# City of Chester, UK



## sjwmoore (Feb 17, 2005)

I thought id take some pictures on the way to work and at lunchtime today…









As I travel by train, the station area is the first view.








King Charles tower on the city walls. The King watched his defeated troops withdraw from the Battle of Rowton from here in the Civil War. The walls were modified in the 1700s into a “Promenade for respectable Ladies and Gentlemen”, and the battlements and most of the towers were removed.








Along the Shropshire Union Canal.








From the canal up to the City Wall, with a Roman section still there, the bit with the cornices.








Another section of Roman Wall. The wall was whitewashed in Roman Times, to awe the natives.








Georgian houses in King Street








The North Gate, typical of the Georgian rebuild of the walls and gates. 








The Town Hall, I work in the offices behind this building, which now houses the mayors rooms, meeting rooms and is used as a concert hall / ballroom








The Cathedral from the council offices. Not built as a cathedral, was an abbey till the reformation when the diocese of Chester was created from part of Lichfield diocese.








Watergate Street from Watergate Row North. The main streets in Chester are on two levels, the upper being called the Rows. You will notice different shops on the upper gallery than those at street level. The origin of the rows is obscure, but there are many therories- to make it easier to attack Welsh raiders, built on top of Roman Houses etc








Looking the other way








What it looks like on the rows……








And if youre walking along them








The black and white house on the right is Bishop Lloyds house, built for some late mediaeval bishop








Note the carvings on the house, was covered in plaster for years








Street level view on Watergate Street








The Castle. Dosent much look much like a castle, was rebuilt in 1800s as judicial centre for the county. The cars ruin it.








In the background you can see parts remaining of the original castle








Castle Street








Georgian houses on South Bridge Street








The Bear and Billet Inn, used to be the Earl of Shrewsburys house








The Mediaeval bridge across the Dee








Ye Olde Kings Head, it was inevitable, wasn’t it??








The Falcon Inn, was derelict till 1986








Upper Bridge street








Victorian Fantasy on medeavalsim, Upper Bridge Street. The shopping centre is behind this façade. Most of Chesters Black and white buildings are Victorian and Edwardian ideas of what an idealised past looked like, in the process demolishing many of the genuine old houses.








The 3 from the left are genuine, the others Victorian








The picture everyone takes, The Cross








Towards the Grosvenor Hotel and Eastgate








St Werburgh street, nothing over 140 years old (apart from Cathedral!)

(Problem to solve) Tell whether each statement agrees with the thread about Chester, answering yes or no and quoting the thread's deciding words: (a) The Falcon Inn was derelict until 1986. (b) The city walls were turned into a promenade in the 1800s. (c) Chester Cathedral was originally built as a cathedral.

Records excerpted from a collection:
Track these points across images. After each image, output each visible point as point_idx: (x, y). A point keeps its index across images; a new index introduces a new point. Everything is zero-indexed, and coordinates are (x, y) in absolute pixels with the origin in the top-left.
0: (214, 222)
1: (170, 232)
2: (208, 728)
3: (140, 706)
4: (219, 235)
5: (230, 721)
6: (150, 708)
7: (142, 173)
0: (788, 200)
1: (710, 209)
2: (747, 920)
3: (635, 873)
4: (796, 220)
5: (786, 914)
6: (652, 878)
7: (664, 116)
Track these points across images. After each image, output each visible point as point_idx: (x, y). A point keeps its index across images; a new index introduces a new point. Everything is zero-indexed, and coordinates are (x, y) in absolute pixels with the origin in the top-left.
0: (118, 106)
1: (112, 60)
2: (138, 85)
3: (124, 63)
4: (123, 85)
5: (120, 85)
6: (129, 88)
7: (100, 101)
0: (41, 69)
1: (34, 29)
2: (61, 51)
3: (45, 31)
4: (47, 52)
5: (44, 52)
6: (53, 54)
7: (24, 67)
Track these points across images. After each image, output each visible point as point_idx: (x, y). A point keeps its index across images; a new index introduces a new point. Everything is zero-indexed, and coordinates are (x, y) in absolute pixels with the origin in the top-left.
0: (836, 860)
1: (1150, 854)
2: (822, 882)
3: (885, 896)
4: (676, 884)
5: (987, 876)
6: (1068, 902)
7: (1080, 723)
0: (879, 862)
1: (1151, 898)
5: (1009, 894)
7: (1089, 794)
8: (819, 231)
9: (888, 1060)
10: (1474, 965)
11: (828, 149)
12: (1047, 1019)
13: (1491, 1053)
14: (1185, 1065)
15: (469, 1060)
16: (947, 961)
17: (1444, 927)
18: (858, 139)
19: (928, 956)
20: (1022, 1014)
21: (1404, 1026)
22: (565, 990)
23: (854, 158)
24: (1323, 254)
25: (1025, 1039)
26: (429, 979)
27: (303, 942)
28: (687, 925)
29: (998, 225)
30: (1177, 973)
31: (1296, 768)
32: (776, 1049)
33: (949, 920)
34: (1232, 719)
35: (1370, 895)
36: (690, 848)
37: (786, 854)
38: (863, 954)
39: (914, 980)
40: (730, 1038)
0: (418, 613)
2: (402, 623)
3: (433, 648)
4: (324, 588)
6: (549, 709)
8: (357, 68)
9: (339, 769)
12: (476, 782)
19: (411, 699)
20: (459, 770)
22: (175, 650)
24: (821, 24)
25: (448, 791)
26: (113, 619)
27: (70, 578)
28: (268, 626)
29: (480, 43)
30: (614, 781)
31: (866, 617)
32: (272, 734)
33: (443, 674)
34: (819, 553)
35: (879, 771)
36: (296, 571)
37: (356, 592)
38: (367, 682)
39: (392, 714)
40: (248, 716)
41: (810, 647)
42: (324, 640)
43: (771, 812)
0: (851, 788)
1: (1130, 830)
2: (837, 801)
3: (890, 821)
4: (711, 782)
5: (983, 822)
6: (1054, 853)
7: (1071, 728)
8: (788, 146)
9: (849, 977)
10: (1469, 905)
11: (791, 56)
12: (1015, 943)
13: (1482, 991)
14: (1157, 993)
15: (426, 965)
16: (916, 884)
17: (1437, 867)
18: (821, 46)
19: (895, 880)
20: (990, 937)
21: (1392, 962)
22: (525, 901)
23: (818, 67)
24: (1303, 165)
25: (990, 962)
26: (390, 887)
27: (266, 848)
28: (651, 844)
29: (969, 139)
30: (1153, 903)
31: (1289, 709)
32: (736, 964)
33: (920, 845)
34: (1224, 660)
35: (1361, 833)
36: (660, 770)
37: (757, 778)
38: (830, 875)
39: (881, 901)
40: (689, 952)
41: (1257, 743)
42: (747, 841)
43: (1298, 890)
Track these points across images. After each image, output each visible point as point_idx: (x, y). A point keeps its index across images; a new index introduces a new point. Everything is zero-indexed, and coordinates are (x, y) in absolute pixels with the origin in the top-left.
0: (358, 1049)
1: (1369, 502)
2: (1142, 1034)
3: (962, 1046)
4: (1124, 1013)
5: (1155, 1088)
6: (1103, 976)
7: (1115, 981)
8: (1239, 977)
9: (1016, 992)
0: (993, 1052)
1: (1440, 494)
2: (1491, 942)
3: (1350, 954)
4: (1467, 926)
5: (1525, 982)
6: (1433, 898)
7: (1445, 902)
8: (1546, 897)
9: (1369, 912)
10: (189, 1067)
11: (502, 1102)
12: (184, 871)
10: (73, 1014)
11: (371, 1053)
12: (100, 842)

(Response to the task)
(a) Yes: "The Falcon Inn, was derelict till 1986."
(b) No: "The walls were modified in the 1700s into a “Promenade for respectable Ladies and Gentlemen”."
(c) No: "Not built as a cathedral, was an abbey till the reformation."